(Action item): Lines to restate from the data below: from the one containing "pinky dip: (757, 448)" to the one containing "index pip: (875, 547)", both included. Give them again exactly, and only them.

(Records from a dataset)
☆ ☆ ☆ ☆

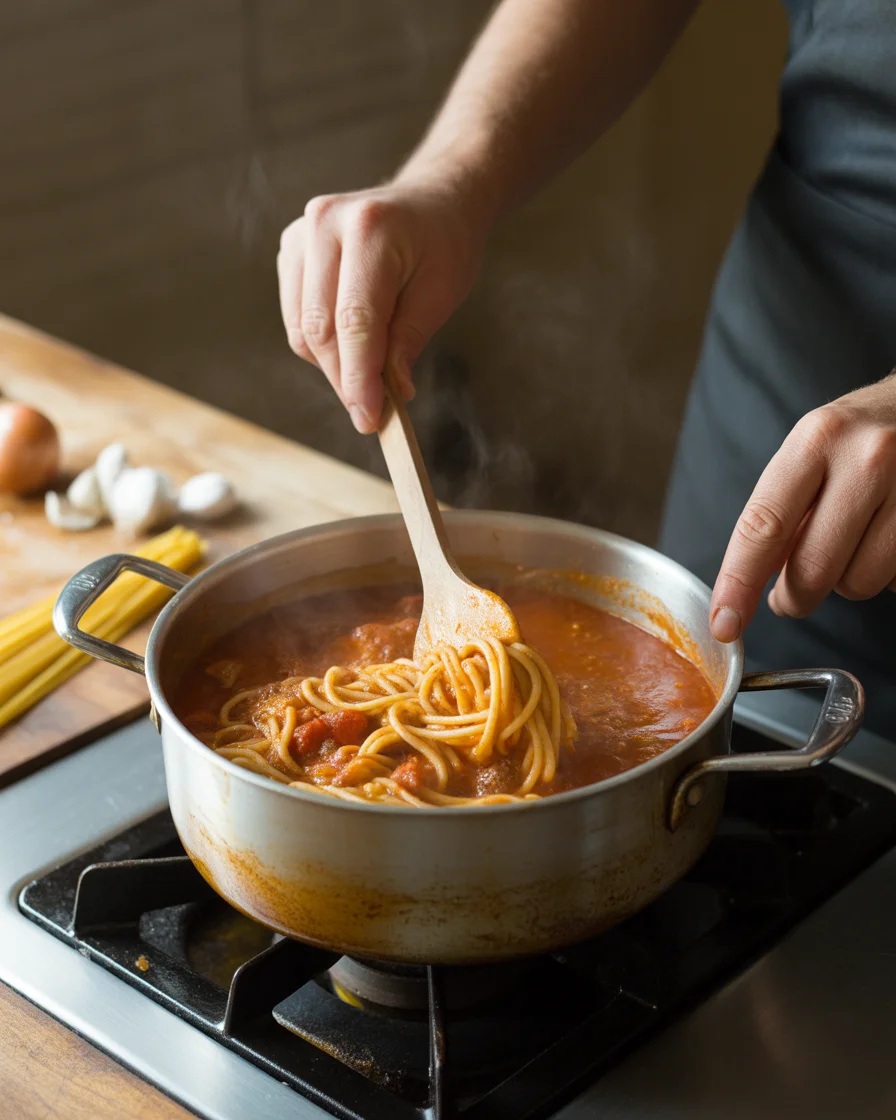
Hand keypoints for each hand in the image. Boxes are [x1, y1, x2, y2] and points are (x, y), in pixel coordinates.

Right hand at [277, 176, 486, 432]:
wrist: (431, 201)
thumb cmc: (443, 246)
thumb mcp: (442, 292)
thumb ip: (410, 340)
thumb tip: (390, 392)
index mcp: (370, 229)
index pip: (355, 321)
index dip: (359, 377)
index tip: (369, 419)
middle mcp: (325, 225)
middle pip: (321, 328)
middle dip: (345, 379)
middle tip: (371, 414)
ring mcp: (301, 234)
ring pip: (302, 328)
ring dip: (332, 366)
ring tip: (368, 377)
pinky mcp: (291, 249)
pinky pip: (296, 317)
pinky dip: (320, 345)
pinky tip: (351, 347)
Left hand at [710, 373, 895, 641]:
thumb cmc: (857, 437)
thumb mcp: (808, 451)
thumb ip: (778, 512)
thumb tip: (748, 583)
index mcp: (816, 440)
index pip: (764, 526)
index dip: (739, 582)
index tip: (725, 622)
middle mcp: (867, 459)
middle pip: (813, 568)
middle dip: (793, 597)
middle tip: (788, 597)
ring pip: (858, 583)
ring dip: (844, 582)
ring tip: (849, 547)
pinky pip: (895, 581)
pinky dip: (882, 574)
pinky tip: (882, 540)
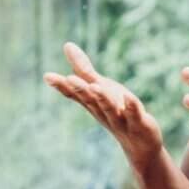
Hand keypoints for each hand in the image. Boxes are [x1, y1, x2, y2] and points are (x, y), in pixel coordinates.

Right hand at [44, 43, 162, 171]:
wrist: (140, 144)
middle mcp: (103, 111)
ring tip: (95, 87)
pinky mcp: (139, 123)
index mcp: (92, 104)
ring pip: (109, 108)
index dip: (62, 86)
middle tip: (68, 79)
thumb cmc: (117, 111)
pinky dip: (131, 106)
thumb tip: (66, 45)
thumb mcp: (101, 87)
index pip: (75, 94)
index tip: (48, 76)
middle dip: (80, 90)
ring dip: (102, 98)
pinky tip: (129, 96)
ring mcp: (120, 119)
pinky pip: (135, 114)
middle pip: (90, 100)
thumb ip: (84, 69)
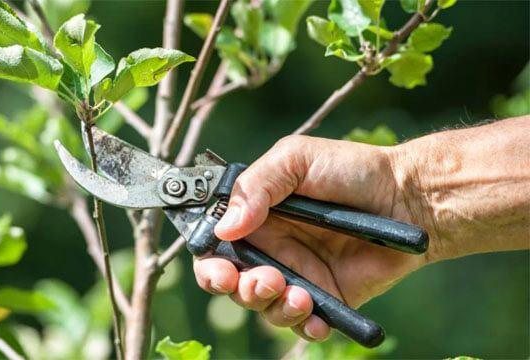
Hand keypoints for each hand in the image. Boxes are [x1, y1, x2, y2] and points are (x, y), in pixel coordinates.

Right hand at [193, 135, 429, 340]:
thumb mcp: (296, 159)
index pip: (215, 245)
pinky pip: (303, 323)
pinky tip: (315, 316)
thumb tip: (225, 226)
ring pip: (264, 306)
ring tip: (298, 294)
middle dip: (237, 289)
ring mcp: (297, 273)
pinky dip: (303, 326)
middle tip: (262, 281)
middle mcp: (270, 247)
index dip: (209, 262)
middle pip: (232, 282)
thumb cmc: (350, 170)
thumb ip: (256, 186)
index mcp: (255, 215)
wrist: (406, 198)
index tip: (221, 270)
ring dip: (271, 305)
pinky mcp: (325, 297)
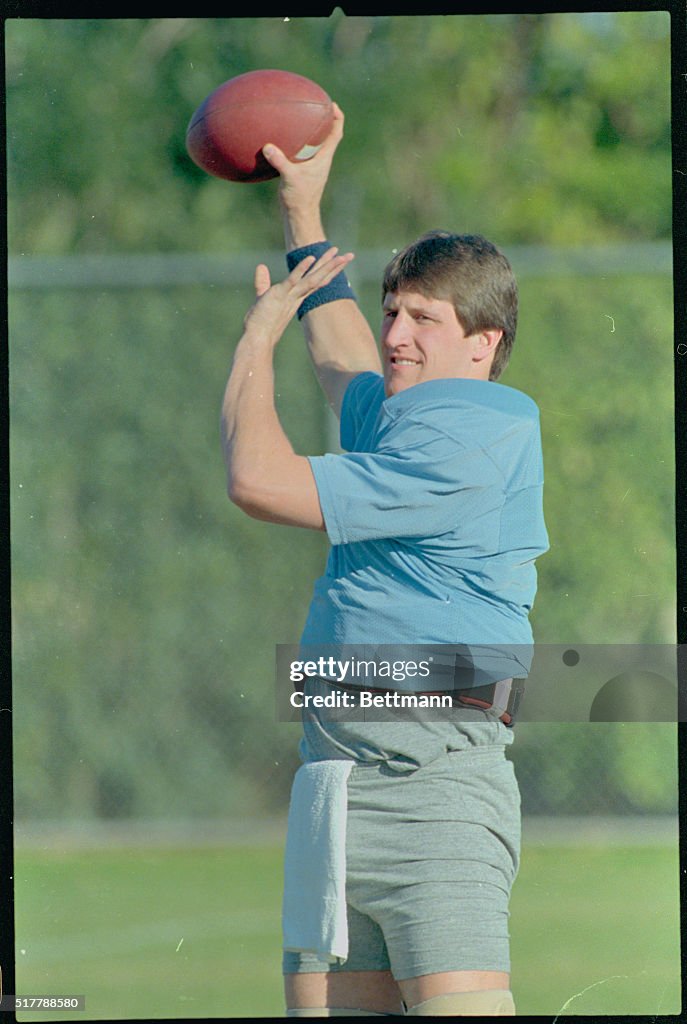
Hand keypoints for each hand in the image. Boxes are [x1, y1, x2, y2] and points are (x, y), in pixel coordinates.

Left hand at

☆ ☆ ☆ ☆

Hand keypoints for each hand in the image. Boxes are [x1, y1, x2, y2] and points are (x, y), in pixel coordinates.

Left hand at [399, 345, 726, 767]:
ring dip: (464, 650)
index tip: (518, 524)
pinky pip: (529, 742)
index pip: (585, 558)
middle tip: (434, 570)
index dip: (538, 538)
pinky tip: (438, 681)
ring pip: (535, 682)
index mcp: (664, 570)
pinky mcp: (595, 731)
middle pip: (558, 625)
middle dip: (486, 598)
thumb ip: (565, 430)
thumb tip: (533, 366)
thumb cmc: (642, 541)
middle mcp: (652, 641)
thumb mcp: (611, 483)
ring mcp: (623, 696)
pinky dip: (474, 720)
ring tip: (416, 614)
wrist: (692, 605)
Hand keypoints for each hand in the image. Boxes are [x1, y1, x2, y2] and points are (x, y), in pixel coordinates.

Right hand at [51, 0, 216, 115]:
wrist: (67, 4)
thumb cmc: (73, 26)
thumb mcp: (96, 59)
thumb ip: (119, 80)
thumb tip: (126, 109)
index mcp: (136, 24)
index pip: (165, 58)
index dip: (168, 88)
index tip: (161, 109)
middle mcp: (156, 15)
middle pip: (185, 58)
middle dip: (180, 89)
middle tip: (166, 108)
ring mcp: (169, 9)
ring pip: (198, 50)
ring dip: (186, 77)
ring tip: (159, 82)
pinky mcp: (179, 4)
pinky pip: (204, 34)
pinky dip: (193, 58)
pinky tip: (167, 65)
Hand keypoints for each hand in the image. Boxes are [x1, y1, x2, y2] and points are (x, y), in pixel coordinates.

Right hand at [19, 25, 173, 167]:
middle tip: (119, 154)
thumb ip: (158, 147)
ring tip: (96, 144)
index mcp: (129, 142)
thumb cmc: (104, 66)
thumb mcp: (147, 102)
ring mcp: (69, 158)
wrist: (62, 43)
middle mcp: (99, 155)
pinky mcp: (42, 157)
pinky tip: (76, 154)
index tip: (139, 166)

☆ ☆ ☆ ☆

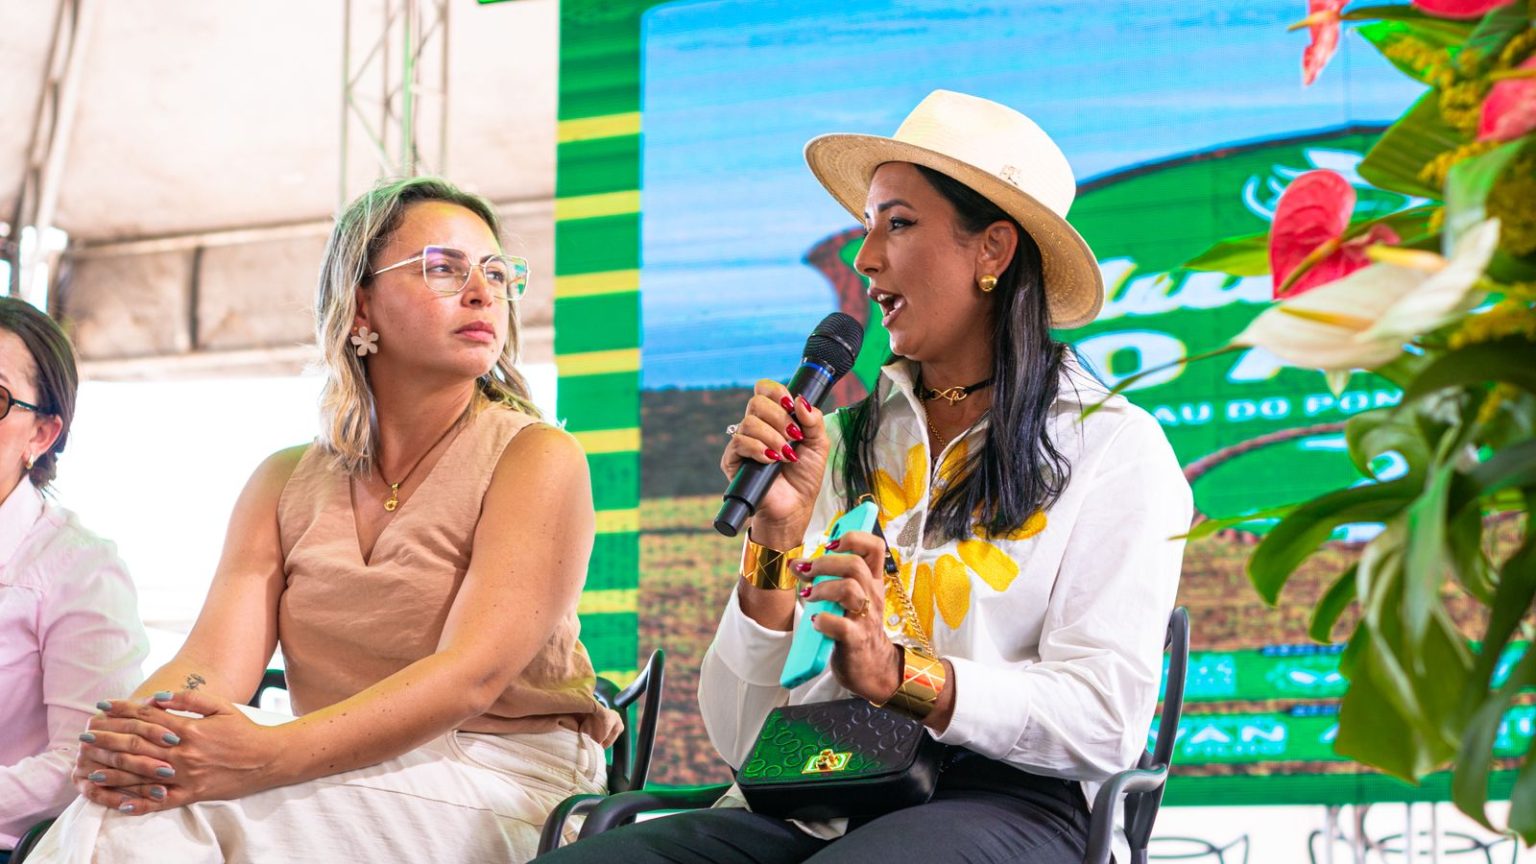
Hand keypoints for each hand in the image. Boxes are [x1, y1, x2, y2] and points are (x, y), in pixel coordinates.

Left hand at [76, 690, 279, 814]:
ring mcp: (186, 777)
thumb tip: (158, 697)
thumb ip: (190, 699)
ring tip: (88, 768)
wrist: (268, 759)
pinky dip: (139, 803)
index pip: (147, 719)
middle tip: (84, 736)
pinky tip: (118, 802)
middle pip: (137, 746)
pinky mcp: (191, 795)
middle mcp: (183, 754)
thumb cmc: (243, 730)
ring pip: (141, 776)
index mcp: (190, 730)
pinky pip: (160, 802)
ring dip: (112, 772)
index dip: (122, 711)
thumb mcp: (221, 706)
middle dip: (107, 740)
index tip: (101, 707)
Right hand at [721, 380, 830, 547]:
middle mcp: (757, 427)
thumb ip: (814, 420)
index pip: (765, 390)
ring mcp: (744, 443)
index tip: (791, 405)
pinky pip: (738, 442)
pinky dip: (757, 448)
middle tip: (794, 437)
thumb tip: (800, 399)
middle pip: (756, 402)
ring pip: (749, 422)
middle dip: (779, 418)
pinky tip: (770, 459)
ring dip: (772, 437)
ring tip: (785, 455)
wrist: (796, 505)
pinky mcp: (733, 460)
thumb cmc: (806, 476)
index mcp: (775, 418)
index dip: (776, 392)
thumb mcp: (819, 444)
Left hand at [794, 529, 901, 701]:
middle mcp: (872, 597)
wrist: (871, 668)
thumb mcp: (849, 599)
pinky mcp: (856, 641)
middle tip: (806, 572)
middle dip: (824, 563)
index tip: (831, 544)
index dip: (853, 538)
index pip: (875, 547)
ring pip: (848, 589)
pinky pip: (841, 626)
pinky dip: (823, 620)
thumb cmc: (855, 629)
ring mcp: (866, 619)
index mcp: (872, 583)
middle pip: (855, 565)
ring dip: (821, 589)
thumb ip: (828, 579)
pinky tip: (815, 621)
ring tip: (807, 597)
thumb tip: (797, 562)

☆ ☆ ☆ ☆

(Written answer):
pinky dip: (757, 448)
middle tip: (794, 437)
thumb tip: (800, 399)
middle pip: (756, 402)
ring pip: (749, 422)
middle dip: (779, 418)
pinky tip: (770, 459)
ring dip: (772, 437)
ring tip: (785, 455)
wrist: (796, 505)
pinky mcp: (733, 460)
thumb cmc: (806, 476)
index mcp: (775, 418)
index dip: (776, 392)
thumb mcp: (819, 444)
Left hand at [794, 529, 901, 701]:
middle mcp: (872, 597)
wrist: (871, 668)
thumb mcp: (849, 599)
pinky mcp: (856, 641)
middle tip: (806, 572)
middle dip: (824, 563)
index tip: (831, 544)
index dip: (853, 538)
index pip: (875, 547)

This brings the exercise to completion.